Researchers at the Johns Hopkins University School of Medicine have been awarded $2.1 million by the U.S. Centers for Disease Control and Prevention to study whether paying patients to take their medicine and tracking their doses with video software can help patients stick with their treatment for opioid addiction.

The three-year grant will allow researchers to study whether financial rewards paired with a mobile app that allows video monitoring, developed by a Baltimore-based health technology startup, can improve adherence to prescriptions among those addicted to opioids such as heroin.


Patients can record videos of themselves taking their medication with the app, developed by emocha Mobile Health Inc., located in Hopkins' FastForward incubator in East Baltimore. The emocha app also allows patients to report side effects. And doctors and other providers can use the app to assess patient data and reach out to patients.

Patients will receive a financial incentive for each dose they take.


Participants in the study will record themselves each day for 24 weeks as they take buprenorphine, a medication that treats opioid-use disorder. Researchers will then verify each dose and engage with patients to encourage them to adhere to their prescriptions.

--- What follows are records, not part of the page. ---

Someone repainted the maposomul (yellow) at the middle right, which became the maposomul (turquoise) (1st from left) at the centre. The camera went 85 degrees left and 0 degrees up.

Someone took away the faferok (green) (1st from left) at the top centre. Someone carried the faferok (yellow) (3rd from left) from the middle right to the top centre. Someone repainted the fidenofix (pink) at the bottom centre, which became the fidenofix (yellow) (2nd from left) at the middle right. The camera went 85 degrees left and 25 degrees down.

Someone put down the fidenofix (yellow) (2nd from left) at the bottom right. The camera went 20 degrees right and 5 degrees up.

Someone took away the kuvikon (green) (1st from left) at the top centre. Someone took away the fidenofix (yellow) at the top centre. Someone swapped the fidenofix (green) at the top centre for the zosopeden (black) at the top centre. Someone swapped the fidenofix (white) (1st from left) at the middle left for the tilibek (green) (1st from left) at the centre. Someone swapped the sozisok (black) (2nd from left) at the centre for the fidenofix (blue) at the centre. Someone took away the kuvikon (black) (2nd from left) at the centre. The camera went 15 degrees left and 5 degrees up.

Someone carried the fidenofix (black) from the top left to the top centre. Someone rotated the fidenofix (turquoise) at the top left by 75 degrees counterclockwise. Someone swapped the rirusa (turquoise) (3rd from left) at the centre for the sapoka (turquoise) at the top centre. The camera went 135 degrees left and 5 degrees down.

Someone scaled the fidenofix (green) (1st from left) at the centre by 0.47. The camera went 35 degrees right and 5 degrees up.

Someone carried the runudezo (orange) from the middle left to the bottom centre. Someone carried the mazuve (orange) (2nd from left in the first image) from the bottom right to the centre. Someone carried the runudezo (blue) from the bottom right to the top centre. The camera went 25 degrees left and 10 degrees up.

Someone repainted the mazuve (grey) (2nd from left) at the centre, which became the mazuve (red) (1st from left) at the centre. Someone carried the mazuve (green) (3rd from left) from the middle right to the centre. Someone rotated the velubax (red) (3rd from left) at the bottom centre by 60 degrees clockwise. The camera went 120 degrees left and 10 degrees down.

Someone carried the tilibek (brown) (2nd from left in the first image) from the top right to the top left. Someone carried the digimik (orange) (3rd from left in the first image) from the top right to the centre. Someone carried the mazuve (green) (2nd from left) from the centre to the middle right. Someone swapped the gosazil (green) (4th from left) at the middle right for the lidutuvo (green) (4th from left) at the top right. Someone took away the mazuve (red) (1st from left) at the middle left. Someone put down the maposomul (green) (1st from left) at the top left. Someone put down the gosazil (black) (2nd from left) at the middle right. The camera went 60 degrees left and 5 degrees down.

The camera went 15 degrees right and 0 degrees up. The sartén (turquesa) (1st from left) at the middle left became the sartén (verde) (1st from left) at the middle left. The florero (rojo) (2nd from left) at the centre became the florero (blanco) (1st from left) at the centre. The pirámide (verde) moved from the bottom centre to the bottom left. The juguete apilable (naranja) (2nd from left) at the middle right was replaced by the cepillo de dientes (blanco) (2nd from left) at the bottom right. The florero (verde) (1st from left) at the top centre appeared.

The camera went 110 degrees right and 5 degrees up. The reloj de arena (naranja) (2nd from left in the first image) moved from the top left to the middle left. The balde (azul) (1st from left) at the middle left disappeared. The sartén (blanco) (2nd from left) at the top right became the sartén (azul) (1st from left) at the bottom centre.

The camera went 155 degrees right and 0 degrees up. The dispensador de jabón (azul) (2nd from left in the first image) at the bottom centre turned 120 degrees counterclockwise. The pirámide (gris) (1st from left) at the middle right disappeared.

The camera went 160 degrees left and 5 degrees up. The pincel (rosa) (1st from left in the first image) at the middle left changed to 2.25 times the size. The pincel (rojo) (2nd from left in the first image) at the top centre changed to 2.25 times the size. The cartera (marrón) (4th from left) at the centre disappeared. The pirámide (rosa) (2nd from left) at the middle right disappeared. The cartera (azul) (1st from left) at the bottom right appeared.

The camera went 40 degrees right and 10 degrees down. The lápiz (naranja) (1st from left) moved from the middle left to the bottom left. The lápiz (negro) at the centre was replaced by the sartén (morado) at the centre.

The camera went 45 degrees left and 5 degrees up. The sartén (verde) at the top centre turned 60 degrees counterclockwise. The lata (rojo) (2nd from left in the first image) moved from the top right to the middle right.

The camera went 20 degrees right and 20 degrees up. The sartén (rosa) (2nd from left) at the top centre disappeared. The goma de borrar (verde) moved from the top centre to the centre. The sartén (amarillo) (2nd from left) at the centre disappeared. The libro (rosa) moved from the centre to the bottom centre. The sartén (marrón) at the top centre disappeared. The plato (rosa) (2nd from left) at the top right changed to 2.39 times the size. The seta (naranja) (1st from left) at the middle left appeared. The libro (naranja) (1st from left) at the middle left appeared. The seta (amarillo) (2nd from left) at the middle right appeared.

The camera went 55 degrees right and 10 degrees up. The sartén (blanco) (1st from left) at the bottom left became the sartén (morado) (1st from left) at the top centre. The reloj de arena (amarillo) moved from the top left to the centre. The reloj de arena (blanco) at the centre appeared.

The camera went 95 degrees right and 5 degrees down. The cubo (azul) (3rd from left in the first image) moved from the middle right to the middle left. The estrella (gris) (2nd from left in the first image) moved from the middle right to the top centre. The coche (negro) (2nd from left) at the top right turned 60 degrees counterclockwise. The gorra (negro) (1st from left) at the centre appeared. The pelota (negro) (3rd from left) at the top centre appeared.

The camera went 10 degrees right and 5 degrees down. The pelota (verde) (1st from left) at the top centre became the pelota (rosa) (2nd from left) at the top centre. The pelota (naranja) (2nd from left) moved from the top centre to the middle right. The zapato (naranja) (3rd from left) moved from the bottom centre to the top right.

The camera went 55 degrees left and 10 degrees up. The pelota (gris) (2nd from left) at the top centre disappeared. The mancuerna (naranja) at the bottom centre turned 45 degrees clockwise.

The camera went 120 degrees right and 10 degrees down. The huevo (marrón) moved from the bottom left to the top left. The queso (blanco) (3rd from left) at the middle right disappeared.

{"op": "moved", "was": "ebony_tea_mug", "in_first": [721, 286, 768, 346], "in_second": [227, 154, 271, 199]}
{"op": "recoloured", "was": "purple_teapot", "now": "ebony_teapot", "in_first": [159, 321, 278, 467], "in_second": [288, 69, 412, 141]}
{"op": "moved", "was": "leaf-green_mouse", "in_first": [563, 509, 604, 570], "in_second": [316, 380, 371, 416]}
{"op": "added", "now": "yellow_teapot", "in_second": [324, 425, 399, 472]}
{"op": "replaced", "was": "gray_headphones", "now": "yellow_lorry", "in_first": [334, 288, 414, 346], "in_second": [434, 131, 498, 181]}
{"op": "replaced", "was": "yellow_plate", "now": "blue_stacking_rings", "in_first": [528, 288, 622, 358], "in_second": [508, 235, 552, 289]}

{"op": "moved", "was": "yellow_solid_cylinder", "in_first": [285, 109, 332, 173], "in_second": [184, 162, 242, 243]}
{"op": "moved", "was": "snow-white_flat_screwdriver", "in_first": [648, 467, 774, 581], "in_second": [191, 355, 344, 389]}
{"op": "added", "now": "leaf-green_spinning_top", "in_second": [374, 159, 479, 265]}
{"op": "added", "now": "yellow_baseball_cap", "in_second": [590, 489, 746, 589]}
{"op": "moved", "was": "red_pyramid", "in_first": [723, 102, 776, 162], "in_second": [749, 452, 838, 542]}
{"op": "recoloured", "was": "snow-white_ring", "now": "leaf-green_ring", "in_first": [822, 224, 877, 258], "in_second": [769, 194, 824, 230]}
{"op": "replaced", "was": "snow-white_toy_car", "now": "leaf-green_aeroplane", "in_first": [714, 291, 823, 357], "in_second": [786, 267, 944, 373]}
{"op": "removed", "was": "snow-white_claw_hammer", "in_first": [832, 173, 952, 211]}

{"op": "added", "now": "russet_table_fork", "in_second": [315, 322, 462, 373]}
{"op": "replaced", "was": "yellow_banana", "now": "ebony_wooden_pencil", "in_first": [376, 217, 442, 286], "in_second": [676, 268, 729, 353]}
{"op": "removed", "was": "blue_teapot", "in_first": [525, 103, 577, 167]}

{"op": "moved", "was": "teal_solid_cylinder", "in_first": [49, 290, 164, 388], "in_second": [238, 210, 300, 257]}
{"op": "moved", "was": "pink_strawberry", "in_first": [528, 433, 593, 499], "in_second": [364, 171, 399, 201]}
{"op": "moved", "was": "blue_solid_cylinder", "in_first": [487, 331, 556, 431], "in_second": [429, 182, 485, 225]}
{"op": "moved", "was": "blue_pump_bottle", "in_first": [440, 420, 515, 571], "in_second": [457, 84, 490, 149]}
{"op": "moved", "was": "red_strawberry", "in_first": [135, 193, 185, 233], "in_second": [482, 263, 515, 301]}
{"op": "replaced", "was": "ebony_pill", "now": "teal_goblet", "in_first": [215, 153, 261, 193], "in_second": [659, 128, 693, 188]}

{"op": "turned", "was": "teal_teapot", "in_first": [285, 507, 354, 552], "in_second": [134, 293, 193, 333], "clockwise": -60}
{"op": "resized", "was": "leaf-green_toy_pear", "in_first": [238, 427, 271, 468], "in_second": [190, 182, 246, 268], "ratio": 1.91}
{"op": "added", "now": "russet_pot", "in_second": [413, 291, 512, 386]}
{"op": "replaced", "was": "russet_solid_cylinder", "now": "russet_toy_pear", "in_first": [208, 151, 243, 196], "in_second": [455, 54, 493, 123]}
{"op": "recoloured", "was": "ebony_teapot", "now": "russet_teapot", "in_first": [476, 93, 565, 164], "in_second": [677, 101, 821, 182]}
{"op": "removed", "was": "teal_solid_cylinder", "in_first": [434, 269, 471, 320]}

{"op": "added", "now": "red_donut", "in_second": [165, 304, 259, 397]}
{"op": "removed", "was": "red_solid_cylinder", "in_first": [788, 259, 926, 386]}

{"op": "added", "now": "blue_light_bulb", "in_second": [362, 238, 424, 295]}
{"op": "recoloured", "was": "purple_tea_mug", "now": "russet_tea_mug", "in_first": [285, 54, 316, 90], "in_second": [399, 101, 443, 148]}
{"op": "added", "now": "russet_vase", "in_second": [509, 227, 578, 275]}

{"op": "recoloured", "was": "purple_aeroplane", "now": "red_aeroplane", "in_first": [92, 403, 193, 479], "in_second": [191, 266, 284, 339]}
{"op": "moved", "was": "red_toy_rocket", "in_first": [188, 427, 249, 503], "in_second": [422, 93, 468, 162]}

Emocha’s video monitoring software provides a virtual version of directly observed therapy, which, without a mobile app, requires patients to visit a clinic for each dose of medication.

August Holtyn, an assistant professor at Hopkins’ School of Medicine, will head the study along with Kenneth Silverman, a professor and director of the Center for Learning and Health at Hopkins.

Emocha is also partnering with researchers at the University of Washington and Boston Medical Center to conduct similar trials.

The company’s application was built on technology developed at Johns Hopkins in 2008 as a tool for global clinical health research. Co-founders Sebastian Seiguer and Morad Elmi licensed the technology in 2013.